Os casos ocorreram no contexto da Operação Verão Santa Catarina, marcada pelo aumento expressivo de turistas e moradores no litoral. Segundo os bombeiros, todas as situações foram resolvidas pelas equipes que atuavam nas praias, sem registro de consequências graves para as crianças envolvidas.
Uma das principais orientações do CBMSC é o uso de identificação por parte das crianças enquanto permanecem na praia. Em todos os postos de guarda-vidas, são disponibilizadas pulseiras próprias para esse fim, resistentes à água. Nelas, os responsáveis podem informar o nome da criança, o nome do adulto responsável e um telefone de contato, facilitando o reencontro em caso de desencontro.
Ao encontrar uma criança perdida, a recomendação é manter a calma, verificar se há identificação e observar se algum responsável está procurando nas proximidades. Outra prática incentivada nas praias catarinenses é o uso de palmas para chamar a atenção das pessoas ao redor, enquanto um adulto coloca a criança nos ombros, facilitando a visualização até que a família seja localizada ou a criança seja encaminhada a um posto de guarda-vidas.
Ao longo de toda a operação, o CBMSC contabilizou aproximadamente 3 milhões de ações preventivas. Mesmo com o grande volume de banhistas, não houve registro de afogamentos com morte, tanto em água salgada quanto em água doce, resultado atribuído à estratégia preventiva adotada durante a temporada.
No mesmo período, foram registrados 396 salvamentos e resgates, além de 31 atendimentos com apoio do Arcanjo, serviço aeromédico da corporação. A operação contou com a atuação de mais de dois mil guarda-vidas, distribuídos em 153 praias de Santa Catarina.
Outro dado que chamou atenção foi o aumento no número de lesões causadas por água-viva. Ao todo, foram 8.572 ocorrências, mais de 50% acima do registrado na temporada anterior. Segundo o professor Charrid Resgalla, da área de Oceanografia da Univali, o crescimento está relacionado principalmente ao aumento no número de frequentadores das praias. Embora as lesões tenham aumentado pouco mais de 10% entre 2024 e 2025, o volume de banhistas foi cerca de 4,5 vezes maior.

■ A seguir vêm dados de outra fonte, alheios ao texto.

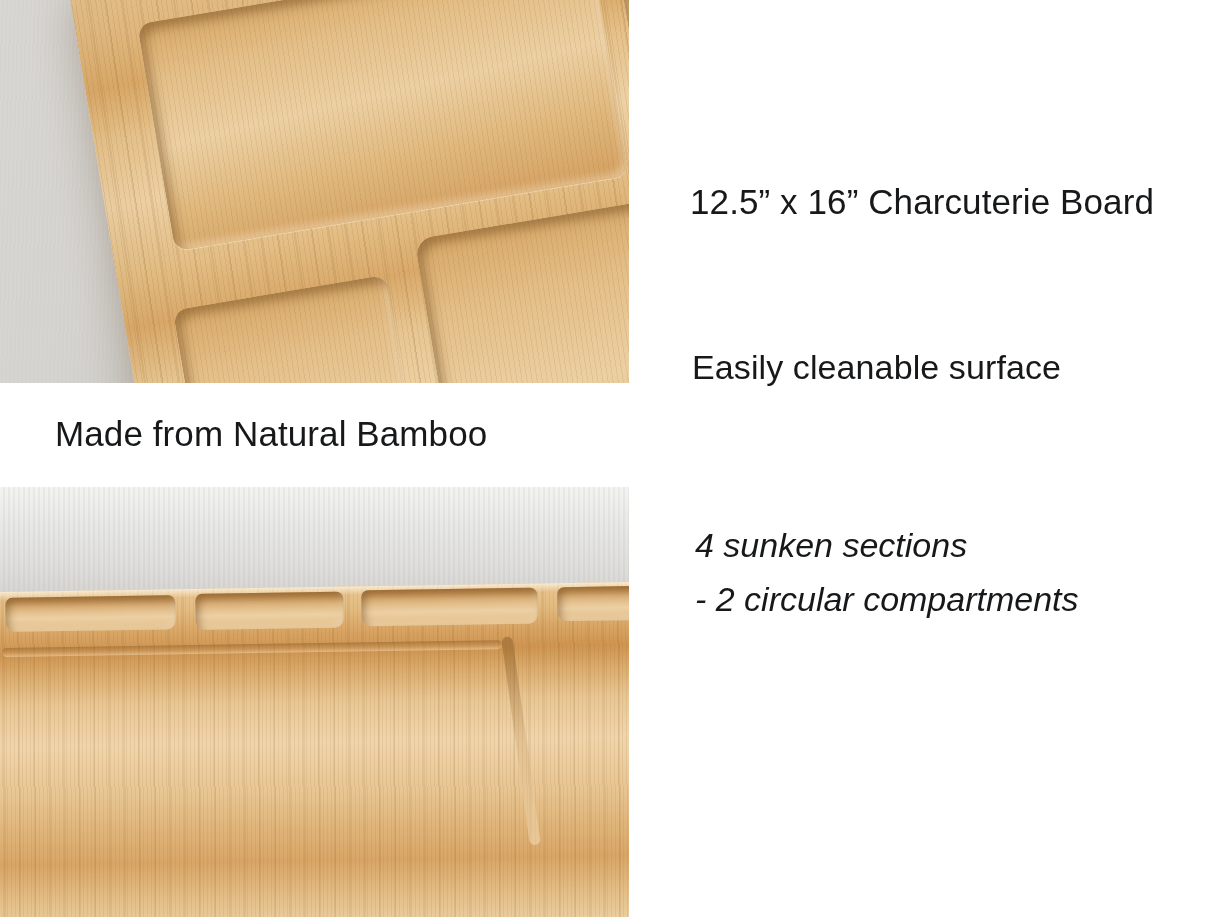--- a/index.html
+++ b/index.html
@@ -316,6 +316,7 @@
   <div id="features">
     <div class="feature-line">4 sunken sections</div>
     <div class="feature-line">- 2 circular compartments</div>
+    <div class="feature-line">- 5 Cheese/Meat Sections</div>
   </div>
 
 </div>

Diante das praias cheias, o Corpo de Bombeiros reforça a importância de procurar o posto de guarda-vidas mais próximo antes de entrar no mar e observar as orientações indicadas pelas bandeiras, informações que também podem ser consultadas pelo aplicativo CBMSC Cidadão.
“Nossa atuação é essencialmente preventiva, mas em situações de emergência a população deve ligar imediatamente para o 193”, destacou o capitão Ian Triska, chefe do Centro de Comunicação Social do CBMSC.